In either case, it is clear that the role of packaging design is hugely important in influencing brand perceptions and purchasing decisions. However, the dynamic is far from simple. Many factors remain at play, and a straightforward shift to cheaper, basic ranges is unlikely to be the sole outcome of constrained spending.

Designers agree that it is crucial for clients to keep an eye on the long-term strategy of a product range and that packaging should be seen neither as a ‘cheap’ way to spend marketing budgets (compared with advertising), nor as a relatively unimportant element that can be cut from the branding schedule.

‘Packaging redesign in circumstances like these is often a kneejerk reaction to make marketers feel better - leading to results that are often counter-productive,’ says David Haseler, strategy director at design agency Smith & Milton.

‘The same thing happened in the last recession. The pack is an easy place to do things, and there is plenty of relatively cheap pack design for marketers to find by shopping around.’
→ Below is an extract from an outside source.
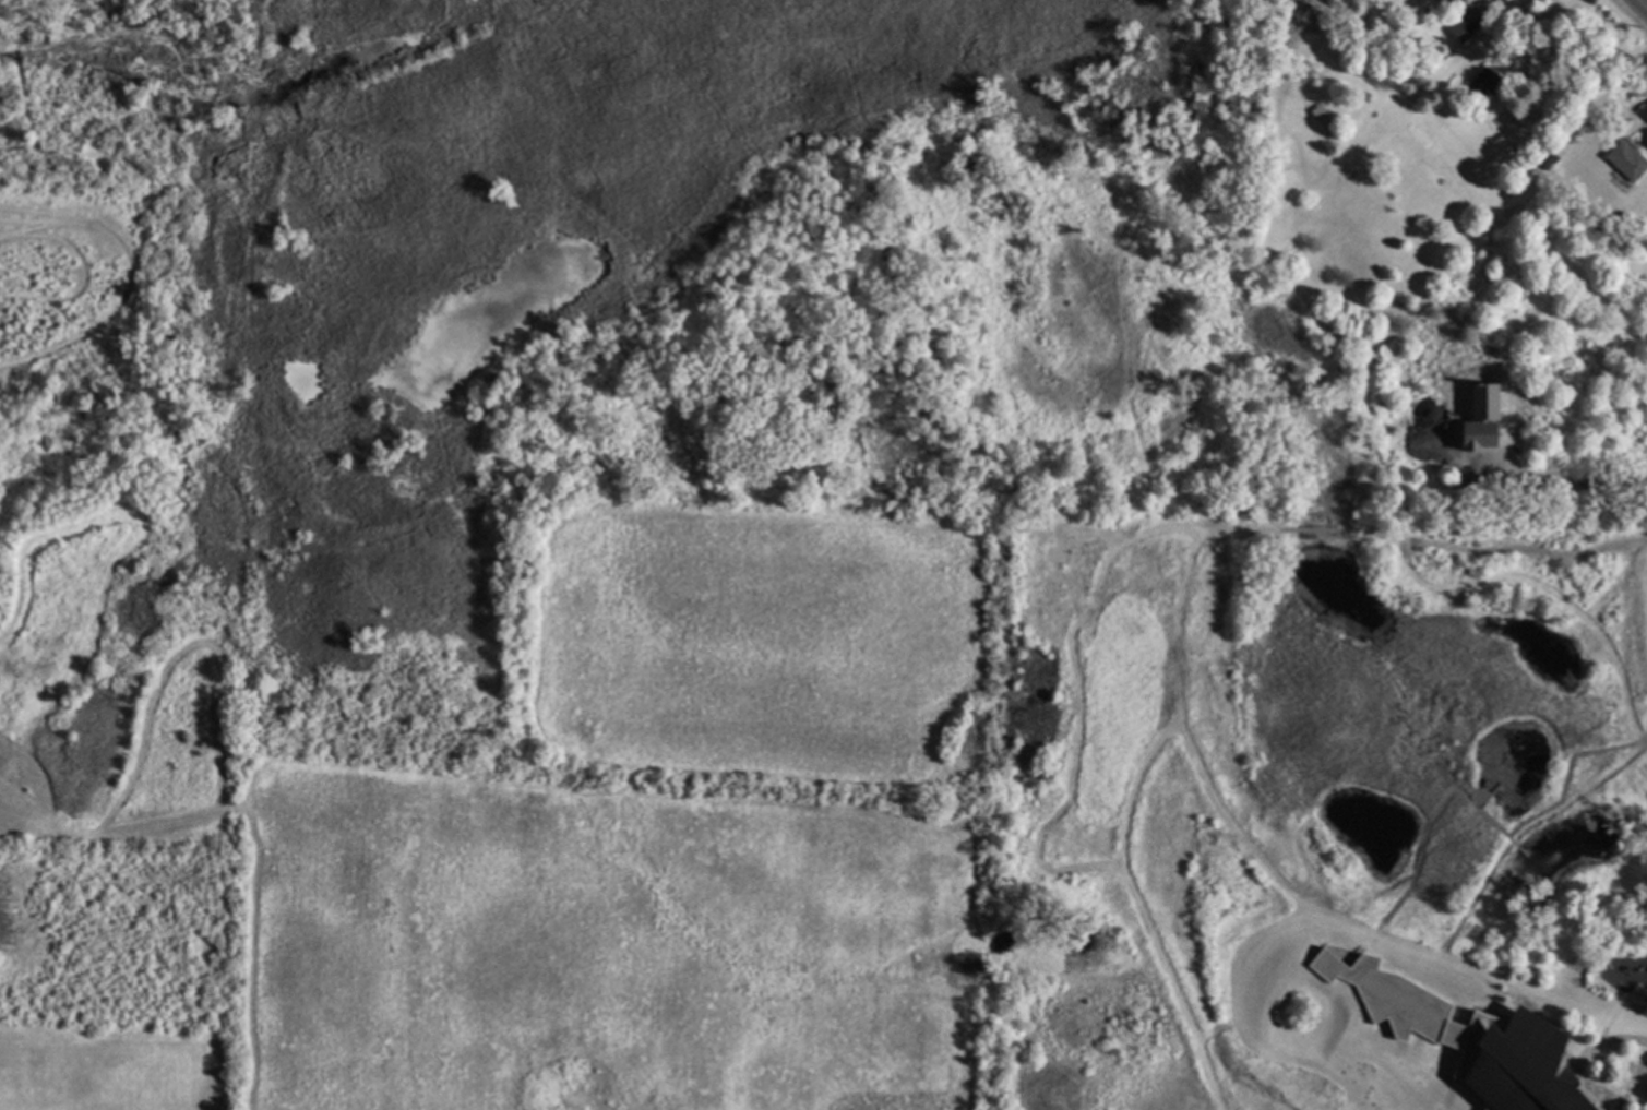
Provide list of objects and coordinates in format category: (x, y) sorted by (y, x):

As in all areas of marketing, design and innovation, the debate rages over whether it is more expedient to cut budgets or to keep spending through the hard times to renew growth when the economy recovers. Realistically, some brands will benefit from an affordable and modest refresh, while some may need the shot in the arm provided by a more substantial design investment. Perhaps the crux here is the time frame over which brand owners expect to see a return on this investment.

Either way, as Jenkins points out, packaging has a lot to live up to. ‘After the strategy, positioning, advertising and marketing is said and done, the moment of truth is when the shopper is face to face with the choice of packaged products. It is essential that the pack is irresistible, with clear, simple standout from all the others on offer. Cautious tweaks will not engage, but intelligent, compelling and relevant redesigns based on good ideas - that’s another story.’

This article was written for Marketing, 3 March 2009.